I'd be very interested in reading about the kinds of hardware projects you're doing with esp32s and your printer!
Cyberdecks are nice for photos and build blog posts, but does anyone actually regularly use them?
For general compute they will lose to a laptop, but that isn't supposed to be their purpose. I think the best use cases require extra hardware that would make a laptop too bulky or awkward. For example a deck with a VNA, SDR, scope, and arbitrary waveform generator for field work with radio equipment. The traditional computer capabilities are sort of extra. Any sort of diagnostic "cart" with a dedicated computer and a bunch of test equipment could be a candidate for miniaturization.

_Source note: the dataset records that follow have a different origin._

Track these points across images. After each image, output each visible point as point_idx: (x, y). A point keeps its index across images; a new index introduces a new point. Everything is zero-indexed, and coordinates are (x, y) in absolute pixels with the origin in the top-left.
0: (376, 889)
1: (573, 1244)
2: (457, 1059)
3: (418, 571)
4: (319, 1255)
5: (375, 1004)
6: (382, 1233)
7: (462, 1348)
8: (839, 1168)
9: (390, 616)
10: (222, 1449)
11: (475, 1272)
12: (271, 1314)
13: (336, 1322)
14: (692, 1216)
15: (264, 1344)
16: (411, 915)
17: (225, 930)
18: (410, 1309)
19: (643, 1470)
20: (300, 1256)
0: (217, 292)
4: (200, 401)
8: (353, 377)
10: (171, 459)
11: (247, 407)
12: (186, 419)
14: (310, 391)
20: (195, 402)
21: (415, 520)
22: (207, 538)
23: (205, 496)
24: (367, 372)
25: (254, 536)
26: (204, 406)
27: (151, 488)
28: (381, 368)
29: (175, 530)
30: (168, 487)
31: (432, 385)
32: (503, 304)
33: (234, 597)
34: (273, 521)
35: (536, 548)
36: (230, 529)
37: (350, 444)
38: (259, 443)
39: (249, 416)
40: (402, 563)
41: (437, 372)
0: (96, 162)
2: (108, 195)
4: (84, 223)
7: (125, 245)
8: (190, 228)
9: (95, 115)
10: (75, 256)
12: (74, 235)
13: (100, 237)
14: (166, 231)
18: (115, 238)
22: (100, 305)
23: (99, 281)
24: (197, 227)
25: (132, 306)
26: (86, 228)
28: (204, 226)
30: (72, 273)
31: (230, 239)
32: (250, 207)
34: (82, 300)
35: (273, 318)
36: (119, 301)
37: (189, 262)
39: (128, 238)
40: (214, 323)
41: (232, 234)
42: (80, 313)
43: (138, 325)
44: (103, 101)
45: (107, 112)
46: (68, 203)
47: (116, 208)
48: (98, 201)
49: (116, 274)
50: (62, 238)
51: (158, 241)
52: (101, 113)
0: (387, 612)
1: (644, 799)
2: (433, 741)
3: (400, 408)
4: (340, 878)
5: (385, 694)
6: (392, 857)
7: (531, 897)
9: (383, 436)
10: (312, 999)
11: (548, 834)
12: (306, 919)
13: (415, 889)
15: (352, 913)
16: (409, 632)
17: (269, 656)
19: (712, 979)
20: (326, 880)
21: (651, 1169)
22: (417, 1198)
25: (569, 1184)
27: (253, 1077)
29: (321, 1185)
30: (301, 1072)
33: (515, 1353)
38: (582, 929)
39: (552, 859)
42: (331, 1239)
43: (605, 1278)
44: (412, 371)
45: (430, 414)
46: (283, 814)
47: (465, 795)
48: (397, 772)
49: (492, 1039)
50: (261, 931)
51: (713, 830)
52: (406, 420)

The ideal "cyberdeck" form factor is just a regular laptop. So to the extent that a macbook pro counts as a cyberdeck, yes.
More of a fun Maker project for sure
no, they're plastic crap for kickstarter photos. not designed for human hands.

They once existed (see Sony Vaio P 2nd gen; coolest thing in the universe) but modern OEMs no longer have such taste.

I always wanted one of the tiny form factor laptops but during that period I had a specific need for a real non-usb hardware serial port and instead bought a laptop that actually had one which was very strange (2009 maybe?)